(Bounding boxes with keypoints)

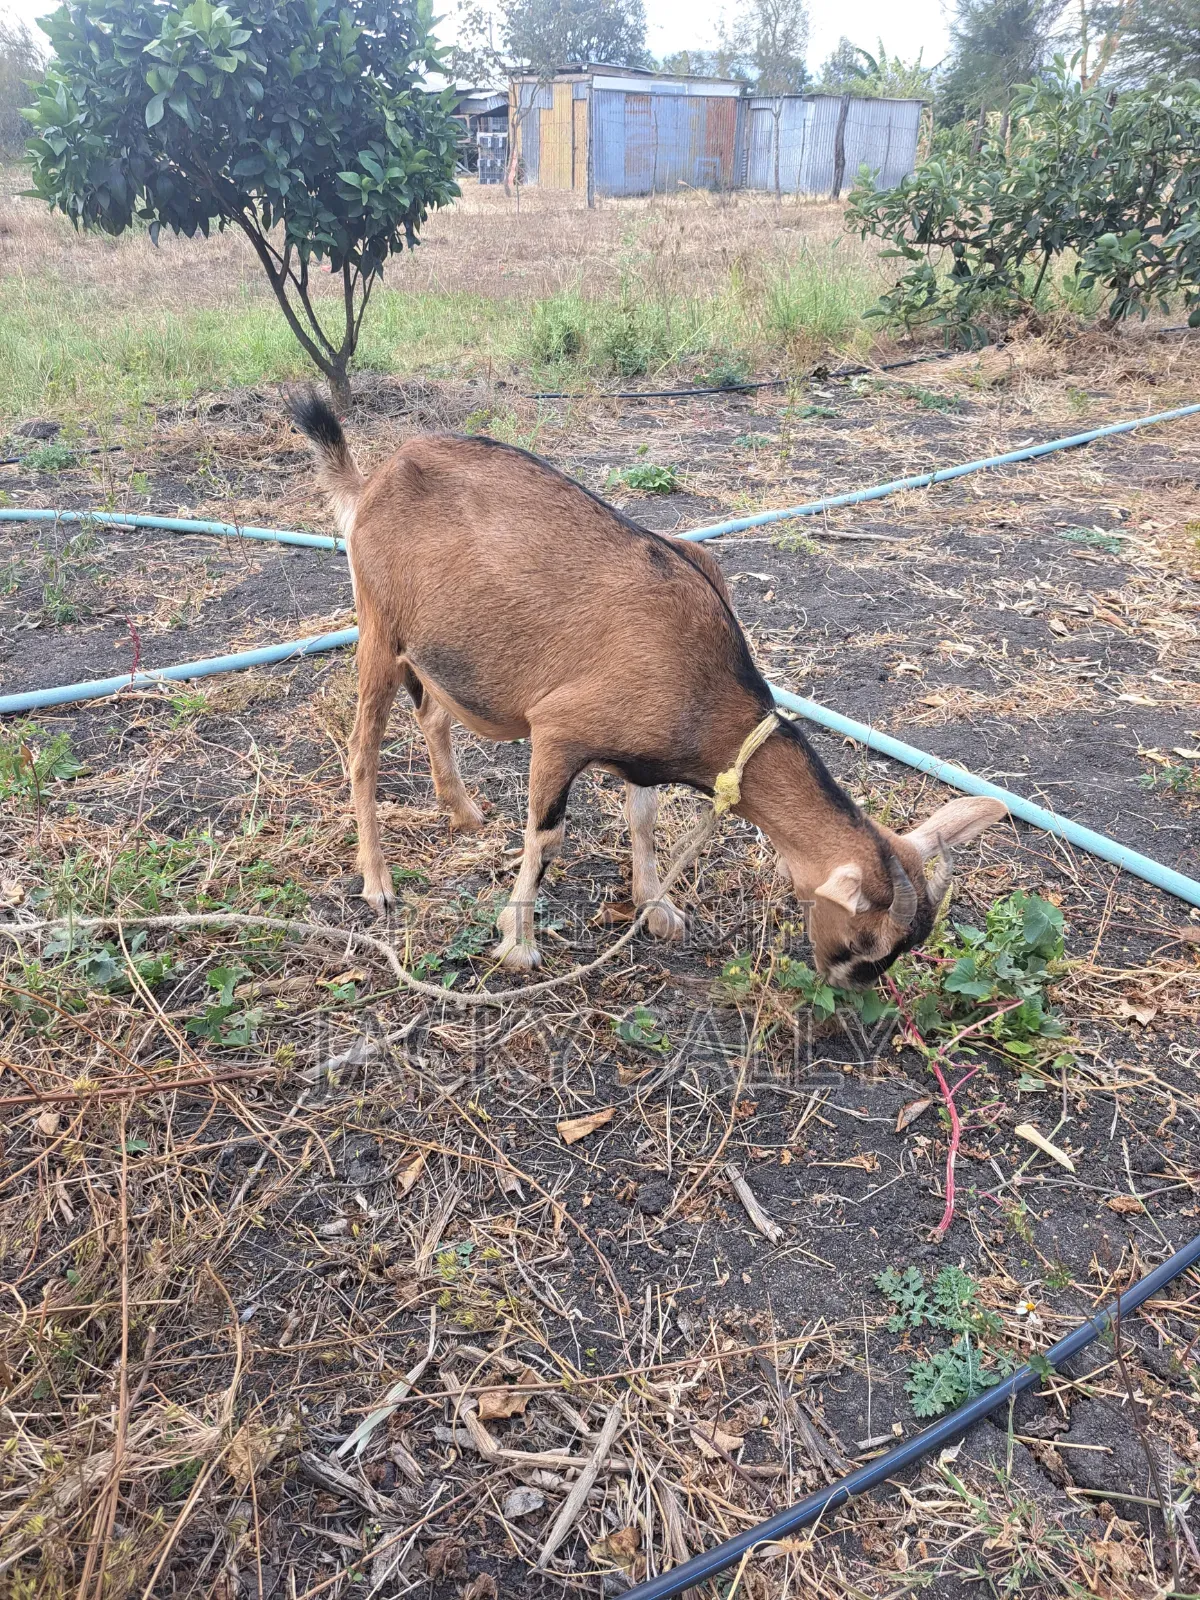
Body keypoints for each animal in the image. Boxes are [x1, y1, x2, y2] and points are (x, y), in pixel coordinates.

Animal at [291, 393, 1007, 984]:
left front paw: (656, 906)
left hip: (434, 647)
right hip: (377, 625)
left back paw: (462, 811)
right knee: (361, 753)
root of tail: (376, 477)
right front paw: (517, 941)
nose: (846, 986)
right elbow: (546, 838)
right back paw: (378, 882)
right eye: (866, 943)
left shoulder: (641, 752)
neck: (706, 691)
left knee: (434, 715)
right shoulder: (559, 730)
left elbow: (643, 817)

■ WORK INSTRUCTIONS ■
Once the pictures are set aside, reproduce the records in full and exactly.

■ THE ANSWER ■
Body keypoints for each animal in the image. Boxes are [x1, y1, x2, y2] and points are (x, y), in pixel coordinates.

Animal at [291, 393, 1007, 984]:
left front paw: (656, 906)
left hip: (434, 647)
right hip: (377, 625)
left back paw: (462, 811)
right knee: (361, 753)
root of tail: (376, 477)
right front paw: (517, 941)
nose: (846, 986)
right elbow: (546, 838)
right back paw: (378, 882)
right eye: (866, 943)
left shoulder: (641, 752)
neck: (706, 691)
left knee: (434, 715)
right shoulder: (559, 730)
left elbow: (643, 817)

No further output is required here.